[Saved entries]

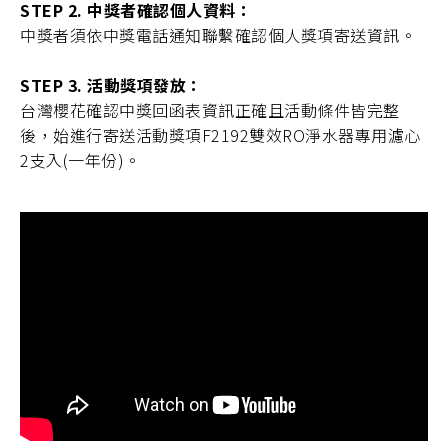
STEP 2. 中獎者確認個人資料：
中獎者須依中獎電話通知聯繫確認個人獎項寄送資訊。
STEP 3. 活動獎項發放：
台灣櫻花確認中獎回函表資訊正確且活動條件皆完整
後，始進行寄送活動獎項F2192雙效RO淨水器專用濾心
2支入(一年份)。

§ **Activity**
Pictures stay out; the records above are otherwise reproduced exactly.

§ **Exercise response**
STEP 2. 中獎者確認個人資料：
中獎者須依中獎電話通知聯繫確認個人獎項寄送資訊。
STEP 3. 活動獎項發放：
台灣櫻花確認中獎回函表資訊正確且活動條件皆完整
後，始進行寄送活動獎項F2192雙效RO淨水器專用濾心
2支入(一年份)。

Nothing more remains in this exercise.